*Records to use*
****
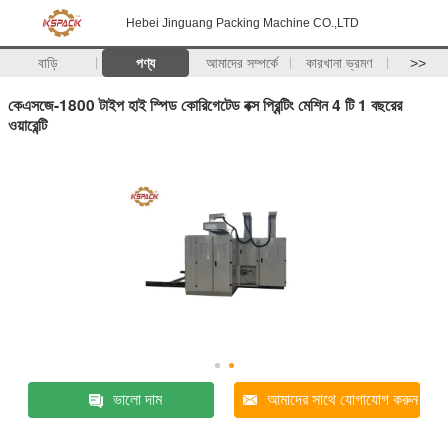
Hebei Jinguang Packing Machine CO.,LTD
বাড়ি
পণ্য
আমাদের সম্পর্কে
কারখানা ভ্রমণ
>>
কেএসজে-1800 টাইপ হাই স্পিড কোরিগেটেড বক্স প্রিন্টিং মেশিন 4 টি 1 বছরের
ওয়ারেন্টি
ভালো দাম
আমাদের সাথে যোগাযোগ করুন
****
*Brief*
Your copy must match the records above exactly, apart from the pictures, which are excluded.

*Exercise answer*
Hebei Jinguang Packing Machine CO.,LTD
বাড়ি
পণ্য
আমাদের সম্পর্কে
কারখানা ভ্রমণ
>>
কেএসজে-1800 টাইপ হাই স্পিড কোরিগেটেড বক্স প্রিন্টিং মেশিন 4 টি 1 বছরের
ওয়ারেন্টি
ভালো দাম
আমাদের সাথে যোগাযোগ করুন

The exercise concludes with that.